Segment Start: Dataset records
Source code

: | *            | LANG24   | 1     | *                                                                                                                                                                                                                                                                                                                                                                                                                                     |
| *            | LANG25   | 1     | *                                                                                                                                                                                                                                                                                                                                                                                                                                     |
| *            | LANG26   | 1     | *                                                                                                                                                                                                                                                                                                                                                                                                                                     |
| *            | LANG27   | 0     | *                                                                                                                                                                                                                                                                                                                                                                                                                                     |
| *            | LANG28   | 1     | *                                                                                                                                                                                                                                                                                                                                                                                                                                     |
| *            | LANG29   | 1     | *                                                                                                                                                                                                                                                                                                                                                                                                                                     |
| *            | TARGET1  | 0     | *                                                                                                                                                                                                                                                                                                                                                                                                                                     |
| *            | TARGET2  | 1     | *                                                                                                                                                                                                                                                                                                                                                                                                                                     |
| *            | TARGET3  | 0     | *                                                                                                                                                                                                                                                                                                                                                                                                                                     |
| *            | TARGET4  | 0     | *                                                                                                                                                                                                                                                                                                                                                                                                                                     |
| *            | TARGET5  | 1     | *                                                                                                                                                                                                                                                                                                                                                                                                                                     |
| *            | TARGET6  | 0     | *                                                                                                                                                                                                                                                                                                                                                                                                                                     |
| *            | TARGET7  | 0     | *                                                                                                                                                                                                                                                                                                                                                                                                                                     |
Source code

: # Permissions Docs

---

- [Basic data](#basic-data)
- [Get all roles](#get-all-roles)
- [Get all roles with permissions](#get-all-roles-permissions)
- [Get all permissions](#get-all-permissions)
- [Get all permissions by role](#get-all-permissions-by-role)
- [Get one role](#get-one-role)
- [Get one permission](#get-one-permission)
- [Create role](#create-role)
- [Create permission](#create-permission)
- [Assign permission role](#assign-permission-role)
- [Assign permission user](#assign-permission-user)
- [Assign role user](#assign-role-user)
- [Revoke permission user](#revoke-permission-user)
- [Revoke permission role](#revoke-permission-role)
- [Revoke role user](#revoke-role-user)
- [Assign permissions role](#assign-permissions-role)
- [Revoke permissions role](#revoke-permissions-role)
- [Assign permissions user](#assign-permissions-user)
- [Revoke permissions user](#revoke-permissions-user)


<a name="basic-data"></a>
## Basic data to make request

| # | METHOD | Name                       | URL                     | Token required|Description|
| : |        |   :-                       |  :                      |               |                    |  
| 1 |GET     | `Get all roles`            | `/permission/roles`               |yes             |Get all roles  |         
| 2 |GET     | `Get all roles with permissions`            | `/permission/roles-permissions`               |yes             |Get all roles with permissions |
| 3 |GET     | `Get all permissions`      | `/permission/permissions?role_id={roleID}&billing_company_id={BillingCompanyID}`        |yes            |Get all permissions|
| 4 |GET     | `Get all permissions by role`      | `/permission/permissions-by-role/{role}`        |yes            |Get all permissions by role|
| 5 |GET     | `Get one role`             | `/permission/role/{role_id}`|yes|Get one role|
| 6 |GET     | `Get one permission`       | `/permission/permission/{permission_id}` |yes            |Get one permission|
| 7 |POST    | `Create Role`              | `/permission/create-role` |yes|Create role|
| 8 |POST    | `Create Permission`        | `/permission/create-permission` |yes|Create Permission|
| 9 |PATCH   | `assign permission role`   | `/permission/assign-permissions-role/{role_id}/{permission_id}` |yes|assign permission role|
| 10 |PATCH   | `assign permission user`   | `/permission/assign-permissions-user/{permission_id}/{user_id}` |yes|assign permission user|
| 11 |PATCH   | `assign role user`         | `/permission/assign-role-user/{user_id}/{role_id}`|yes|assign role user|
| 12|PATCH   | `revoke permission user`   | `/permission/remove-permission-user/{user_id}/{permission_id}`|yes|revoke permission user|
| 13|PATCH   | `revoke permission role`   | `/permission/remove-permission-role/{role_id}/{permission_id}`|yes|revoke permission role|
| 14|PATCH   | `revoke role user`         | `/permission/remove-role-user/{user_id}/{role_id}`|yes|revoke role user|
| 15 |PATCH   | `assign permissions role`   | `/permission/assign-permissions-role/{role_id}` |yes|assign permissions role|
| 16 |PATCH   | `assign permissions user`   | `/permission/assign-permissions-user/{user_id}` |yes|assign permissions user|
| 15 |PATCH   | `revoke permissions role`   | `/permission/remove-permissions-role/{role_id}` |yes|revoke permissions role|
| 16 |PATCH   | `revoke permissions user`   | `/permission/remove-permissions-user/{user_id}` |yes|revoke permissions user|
Segment End: Dataset records
• Task prompt: A faithful copy of every record is required; output it in full.

• Response below:
Source code

: | *            | LANG24   | 1     | *                                                                                                                                                                                                                                                                                                                                                                                                                                     |
| *            | LANG25   | 1     | *                                                                                                                                                                                                                                                                                                                                                                                                                                     |
| *            | LANG26   | 1     | *                                                                                                                                                                                                                                                                                                                                                                                                                                     |
| *            | LANG27   | 0     | *                                                                                                                                                                                                                                                                                                                                                                                                                                     |
| *            | LANG28   | 1     | *                                                                                                                                                                                                                                                                                                                                                                                                                                     |
| *            | LANG29   | 1     | *                                                                                                                                                                                                                                                                                                                                                                                                                                     |
| *            | TARGET1  | 0     | *                                                                                                                                                                                                                                                                                                                                                                                                                                     |
| *            | TARGET2  | 1     | *                                                                                                                                                                                                                                                                                                                                                                                                                                     |
| *            | TARGET3  | 0     | *                                                                                                                                                                                                                                                                                                                                                                                                                                     |
| *            | TARGET4  | 0     | *                                                                                                                                                                                                                                                                                                                                                                                                                                     |
| *            | TARGET5  | 1     | *                                                                                                                                                                                                                                                                                                                                                                                                                                     |
| *            | TARGET6  | 0     | *                                                                                                                                                                                                                                                                                                                                                                                                                                     |
| *            | TARGET7  | 0     | *                                                                                                                                                                                                                                                                                                                                                                                                                                     |
Source code

: # Permissions Docs

---

- [Basic data](#basic-data)
- [Get all roles](#get-all-roles)
- [Get all roles with permissions](#get-all-roles-permissions)
- [Get all permissions](#get-all-permissions)
- [Get all permissions by role](#get-all-permissions-by-role)
- [Get one role](#get-one-role)
- [Get one permission](#get-one-permission)
- [Create role](#create-role)
- [Create permission](#create-permission)
- [Assign permission role](#assign-permission-role)
- [Assign permission user](#assign-permission-user)
- [Assign role user](#assign-role-user)
- [Revoke permission user](#revoke-permission-user)
- [Revoke permission role](#revoke-permission-role)
- [Revoke role user](#revoke-role-user)
- [Assign permissions role](#assign-permissions-role)
- [Revoke permissions role](#revoke-permissions-role)
- [Assign permissions user](#assign-permissions-user)
- [Revoke permissions user](#revoke-permissions-user)


<a name="basic-data"></a>
## Basic data to make request

| # | METHOD | Name                       | URL                     | Token required|Description|
| : |        |   :-                       |  :                      |               |                    |  
| 1 |GET     | `Get all roles`            | `/permission/roles`               |yes             |Get all roles  |         
| 2 |GET     | `Get all roles with permissions`            | `/permission/roles-permissions`               |yes             |Get all roles with permissions |
| 3 |GET     | `Get all permissions`      | `/permission/permissions?role_id={roleID}&billing_company_id={BillingCompanyID}`        |yes            |Get all permissions|
| 4 |GET     | `Get all permissions by role`      | `/permission/permissions-by-role/{role}`        |yes            |Get all permissions by role|
| 5 |GET     | `Get one role`             | `/permission/role/{role_id}`|yes|Get one role|
| 6 |GET     | `Get one permission`       | `/permission/permission/{permission_id}` |yes            |Get one permission|
| 7 |POST    | `Create Role`              | `/permission/create-role` |yes|Create role|
| 8 |POST    | `Create Permission`        | `/permission/create-permission` |yes|Create Permission|
| 9 |PATCH   | `assign permission role`   | `/permission/assign-permissions-role/{role_id}/{permission_id}` |yes|assign permission role|
| 10 |PATCH   | `assign permission user`   | `/permission/assign-permissions-user/{permission_id}/{user_id}` |yes|assign permission user|
| 11 |PATCH   | `assign role user`         | `/permission/assign-role-user/{user_id}/{role_id}`|yes|assign role user|
| 12|PATCH   | `revoke permission user`   | `/permission/remove-permission-user/{user_id}/{permission_id}`|yes|revoke permission user|
| 13|PATCH   | `revoke permission role`   | `/permission/remove-permission-role/{role_id}/{permission_id}`|yes|revoke permission role|
| 14|PATCH   | `revoke role user`         | `/permission/remove-role-user/{user_id}/{role_id}`|yes|revoke role user|
| 15 |PATCH   | `assign permissions role`   | `/permission/assign-permissions-role/{role_id}` |yes|assign permissions role|
| 16 |PATCH   | `assign permissions user`   | `/permission/assign-permissions-user/{user_id}` |yes|assign permissions user|
| 15 |PATCH   | `revoke permissions role`   | `/permission/remove-permissions-role/{role_id}` |yes|revoke permissions role|
| 16 |PATCH   | `revoke permissions user`   | `/permission/remove-permissions-user/{user_id}` |yes|revoke permissions user|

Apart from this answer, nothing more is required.